Cain recounts many changes over decade in education space

Steven Cain (left) works with an instructor during a one-on-one consultation.
Courtesy | Jillian Manzer
Steven Cain (left) works with an instructor during a one-on-one consultation.

It was an early career pivot that led Steven Cain to the Center for Transformative Teaching.

As an undergraduate, Cain pursued broadcast journalism, but nearing graduation, he realized his interests and talents might be suited to something different.

“I was still interested in working in technology and communication, and decided to pursue a teaching certificate at the time,” Cain said. “Going into my master’s program, I was actually thinking about being a secondary math teacher. I ended up having a conversation with one of the instructional designers that was helping with a course I was taking, and I learned a little bit about this profession.

“I didn’t know that this was a profession, and learning about it, I was really interested because it touched on these larges spaces of technology, communication and education.”

Cain, a senior instructional designer with the center, is among those being honored at the University of Nebraska–Lincoln’s Celebration of Service Sept. 28. He is marking his 10th year at the university, but he’s also an alumnus, having received both his bachelor’s and master’s degrees here.

Cain worked for the university as instructor in the College of Journalism and Mass Communications, and provided technical support. He also spent some time in the newspaper world as a page designer for Lee Enterprises. He joined the Center for Transformative Teaching, then known as online and distant education, in 2016 as an instructional design technology specialist. It became the CTT in 2019.

“We’ve gone through some changes the last few years to supporting all modes of courses — online, blended and face to face,” Cain said. “It really spans the gamut now. Any development that an instructor might be looking to do with their teaching, we’re here to help with that.”

Cain spends most of his time in one-on-one consultations with instructors in the College of Business and the College of Agricultural Sciences and Natural Resources, where he is embedded, helping instructors consider what’s working well and what could be improved in the classroom.

“Having that sounding board to talk about different strategies that are available, what strategies you’re using and how students are receiving those can be super valuable,” Cain said.

He has also helped develop a variety of resources and professional development opportunities for instructors across campus.

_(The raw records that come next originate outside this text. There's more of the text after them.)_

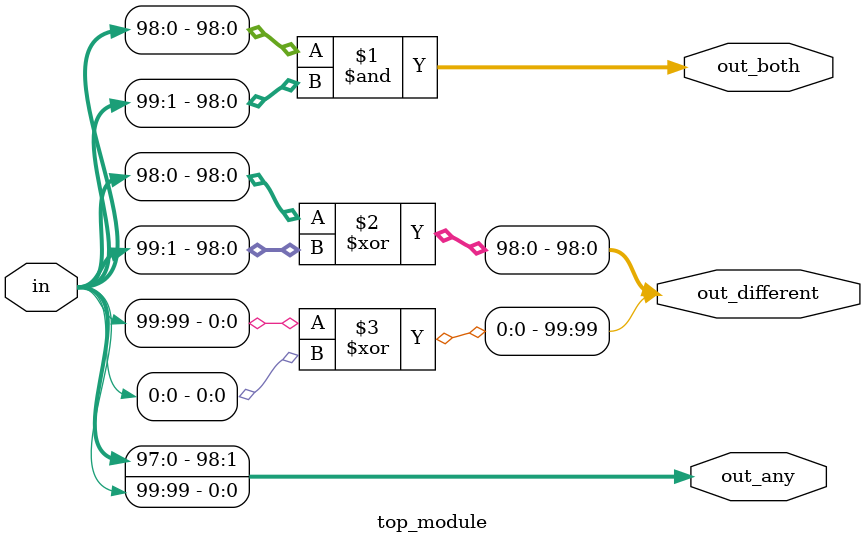
<source format=sv>
module top_module (
	input [99:0] in,
	output [98:0] out_both,
	output [99:1] out_any,
	output [99:0] out_different
);

// Generate out_both by performing a bit-wise AND operation between in and a shifted version of in
assign out_both = in[0:98] & in[1:99];

// Generate out_any by performing a bit-wise OR operation between in[98:0] and in[99:1]
assign out_any = {in[98:0], in[99]};

// Generate out_different by performing a bit-wise XOR operation between in and a modified version of in
assign out_different = {in[99] ^ in[0], in[98:0] ^ in[99:1]};

endmodule

</source>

“Myself and Brian Wilson facilitated a Reflective Practitioner Program over the last year and a half, and Eric French and I developed the Aspirational Teaching Institute, which is a program we offered in the spring focused on fostering student success in high-enrollment gateway courses. I’m currently working with another colleague, Amy Ort, on another institute focused on inclusive teaching practices,” he said.

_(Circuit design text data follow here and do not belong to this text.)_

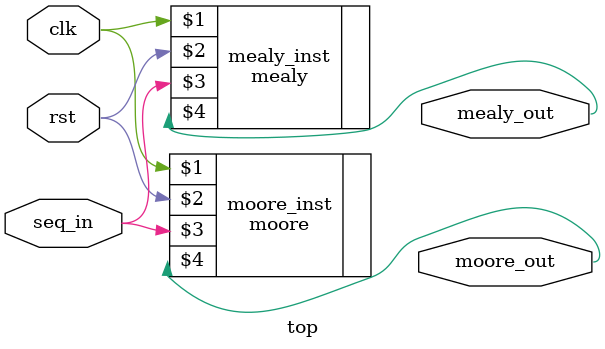
<source format=sv>
module top (
  input clk, rst, 
  input seq_in,
  output moore_out, mealy_out);

  moore moore_inst (clk, rst, seq_in, moore_out);
  mealy mealy_inst (clk, rst, seq_in, mealy_out);    
endmodule
</source>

As part of the CTT team, Cain was instrumental in the move to remote learning when the university shut down in-person classes at the start of the COVID-19 pandemic. For example, prior to the pandemic, the center had offered the Institute for Online Teaching for more than 20 years and averaged 20-30 participants in each course. In the spring of 2020, Cain and colleagues offered the program four times and had a combined enrollment of more than 700 instructors.

“It was just a completely different landscape,” Cain said. “We all had to take on entirely different teaching environments, thinking about what it means to engage students in these new ways, what limitations are in place, and what resources are available to us. We had to move as quickly as we could.”

Despite the immense challenges and rapid change of the last two years, Cain still relishes the continued opportunities his career affords him.

“My favorite part is working with instructors on brand new courses,” he said. “There are so many possibilities. We can really set the stage to help instructors think about forging valuable relationships with students and making sure students are being given the opportunities to engage with the classroom experience in meaningful ways.

“Being able to have those types of discussions with instructors, framing the teaching experience as something that’s really exciting and worth cherishing, and striving to create an environment that is safe and nurturing and developmental is all really fun to me.”